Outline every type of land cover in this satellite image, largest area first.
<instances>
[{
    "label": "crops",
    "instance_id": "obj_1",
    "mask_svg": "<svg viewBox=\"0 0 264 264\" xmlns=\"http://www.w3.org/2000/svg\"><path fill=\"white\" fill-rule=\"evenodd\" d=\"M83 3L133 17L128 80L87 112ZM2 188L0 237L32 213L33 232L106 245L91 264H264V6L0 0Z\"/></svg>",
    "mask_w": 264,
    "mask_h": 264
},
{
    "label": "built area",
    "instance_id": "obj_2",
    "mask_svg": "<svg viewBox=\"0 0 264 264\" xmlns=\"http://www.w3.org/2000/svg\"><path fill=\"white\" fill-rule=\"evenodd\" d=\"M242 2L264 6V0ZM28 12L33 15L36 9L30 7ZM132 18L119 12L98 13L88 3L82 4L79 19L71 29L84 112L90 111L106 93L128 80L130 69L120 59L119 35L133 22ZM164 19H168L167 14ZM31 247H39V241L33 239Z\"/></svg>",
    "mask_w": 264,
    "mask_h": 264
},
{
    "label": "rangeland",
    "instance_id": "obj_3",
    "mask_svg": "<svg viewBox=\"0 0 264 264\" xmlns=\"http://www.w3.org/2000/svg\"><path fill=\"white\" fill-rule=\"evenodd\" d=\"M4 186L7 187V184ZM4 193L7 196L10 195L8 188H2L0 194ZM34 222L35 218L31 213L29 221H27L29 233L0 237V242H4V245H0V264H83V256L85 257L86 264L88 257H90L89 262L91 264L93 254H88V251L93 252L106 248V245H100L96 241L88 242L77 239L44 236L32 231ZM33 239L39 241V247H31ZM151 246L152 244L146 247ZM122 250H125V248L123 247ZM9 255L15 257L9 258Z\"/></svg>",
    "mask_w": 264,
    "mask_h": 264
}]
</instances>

+ + +

- **Exercise aim**
Please write out the material above again, character for character and in full.

- **Answer**
Outline every type of land cover in this satellite image, largest area first.
<instances>
[{
    "label": "crops",
    "instance_id": "obj_1",
    "mask_svg": "<svg viewBox=\"0 0 264 264\" xmlns=\"http://www.w3.org/2000/svg\"><path fill=\"white\" fill-rule=\"evenodd\" d=\"M83 3L133 17L128 80L87 112ZM2 188L0 237L32 213L33 232L106 245L91 264H264V6L0 0Z\"/></svg>",
    "mask_w": 264,
    "mask_h": 264
},
{
    "label": "built area",
    "instance_id": "obj_2",
    "mask_svg": "<svg viewBox=\"0 0 264 264\" xmlns=\"http://www.w3.org/2000/svg\"><path fill=\"white\" fill-rule=\"evenodd\" d=\"M242 2L264 6V0ZM28 12L33 15L36 9L30 7ZM132 18L119 12L98 13L88 3L82 4L79 19L71 29L84 112L90 111L106 93L128 80L130 69L120 59L119 35L133 22ZM164 19H168L167 14ZM31 247H39V241L33 239Z\"/></svg>",
    "mask_w": 264,
    "mask_h": 264
},
{
    "label": "rangeland",
    "instance_id": "obj_3",
    "mask_svg": "<svg viewBox=\"0 0 264 264\" xmlns=\"http://www.w3.org/2000/svg\"><path fill=\"white\" fill-rule=\"evenodd\" d=\"M4 186L7 187V184ZM4 193L7 196L10 195L8 188H2L0 194ZM34 222L35 218L31 213L29 221H27L29 233L0 237V242H4V245H0V264H83V256L85 257L86 264L88 257H90L89 262L91 264L93 254H88V251L93 252L106 248V245H100L96 241L88 242L77 239L44 236L32 231ZM33 239L39 241V247H31ZM151 246L152 244L146 247ZM122 250H125V248L123 247ZM9 255L15 257L9 258Z\"/></svg>",
    "mask_w": 264,
    "mask_h": 264
}]
</instances>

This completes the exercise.